Steps have been taken to try and mitigate this risk; in my local area they’re looking at increasing the appointment length to 15 minutes, in line with providers elsewhere in the country, but even this does little to truly address the risk. From personal experience, I find I see more of the acutely unwell patients in this setting. It’s more often that I use a nebuliser, or have to give IM Benzylpenicillin whilst on the phone to the ambulance service. Paediatric CPR has even been in the mix on one occasion.
This risk is reflected in our indemnity, the per-session rate for my OOH indemnity is almost four times more than my in-hours sessional rate. Because of these eye-watering rates, some GPs are actually unable to afford to work extra sessions. I see constant gaps in the rota of my local service. This is because when the rota team phone around the GPs to ask for a shift to be covered, it would mean that GP topping up their indemnity, which is unaffordable. As a salaried OOH GP, my indemnity is fortunately reimbursed by the provider, but this is done later on, as a monthly payment, meaning even I have reached my limit of what I can afford to work in terms of simple cash flow.
Measures like the Winter Indemnity Scheme – where NHS England promised to cover the indemnity costs for extra sessions worked in winter – are a welcome relief, and last year reported to have resulted in an extra 14,000 shifts worked. But there is no provision for such support any other time of year in out-of-hours.

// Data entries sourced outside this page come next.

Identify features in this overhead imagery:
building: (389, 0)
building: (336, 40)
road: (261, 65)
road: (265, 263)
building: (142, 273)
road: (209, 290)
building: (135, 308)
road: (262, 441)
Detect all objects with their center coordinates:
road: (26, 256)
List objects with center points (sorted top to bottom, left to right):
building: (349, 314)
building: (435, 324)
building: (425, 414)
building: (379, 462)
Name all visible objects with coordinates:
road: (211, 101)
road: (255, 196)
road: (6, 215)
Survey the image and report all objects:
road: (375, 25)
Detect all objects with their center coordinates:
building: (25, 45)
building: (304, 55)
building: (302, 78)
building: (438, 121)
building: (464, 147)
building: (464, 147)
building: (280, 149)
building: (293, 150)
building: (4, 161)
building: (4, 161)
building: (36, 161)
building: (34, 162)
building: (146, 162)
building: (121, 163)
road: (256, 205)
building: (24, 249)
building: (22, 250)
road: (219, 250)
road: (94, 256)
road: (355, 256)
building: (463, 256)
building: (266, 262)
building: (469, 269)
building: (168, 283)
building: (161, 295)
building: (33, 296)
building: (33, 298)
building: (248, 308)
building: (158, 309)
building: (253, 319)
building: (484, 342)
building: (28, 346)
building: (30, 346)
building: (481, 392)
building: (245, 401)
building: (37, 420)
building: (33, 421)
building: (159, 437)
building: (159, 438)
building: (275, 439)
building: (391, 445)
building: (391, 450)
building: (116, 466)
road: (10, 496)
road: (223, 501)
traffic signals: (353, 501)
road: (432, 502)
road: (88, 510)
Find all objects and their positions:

As the overflow for a crippled, underfunded NHS, GP out-of-hours is at breaking point the Government needs to urgently address the rising risk, and rising cost of that risk to doctors, with a whole-year-round solution – because right now, in the NHS, it’s always winter.
Matthew Mayer is a salaried GP based in Aylesbury and a member of the sessional GP subcommittee.
As a GP Director and duty doctor for an Out of hours provider I quite agree with your concerns. Unfortunately despite the promises made in GPFV the issues re rising indemnity costs have not been resolved on the ground - NHSE have still not come out with a clear plan, and we found that not one of our duty doctors received any indemnity relief from last year's winter scheme. Our out of hour organisation (SELDOC covering 7 boroughs in south London) have therefore purchased indemnity for all our duty doctors so no one should be financially penalised by undertaking this work.
As you say the work can sometimes be more challenging, but actually we experience a very low complaint rate and patients generally are extremely grateful for the care they receive, so it can seem very worthwhile, and there is no admin! Having access to SCR is helpful - we are also working towards having access to views from the full GP record - and Medical defence associations recognise having the notes reduces the risk so shifts between 8am-8pm with notes access count as 'in hours' work.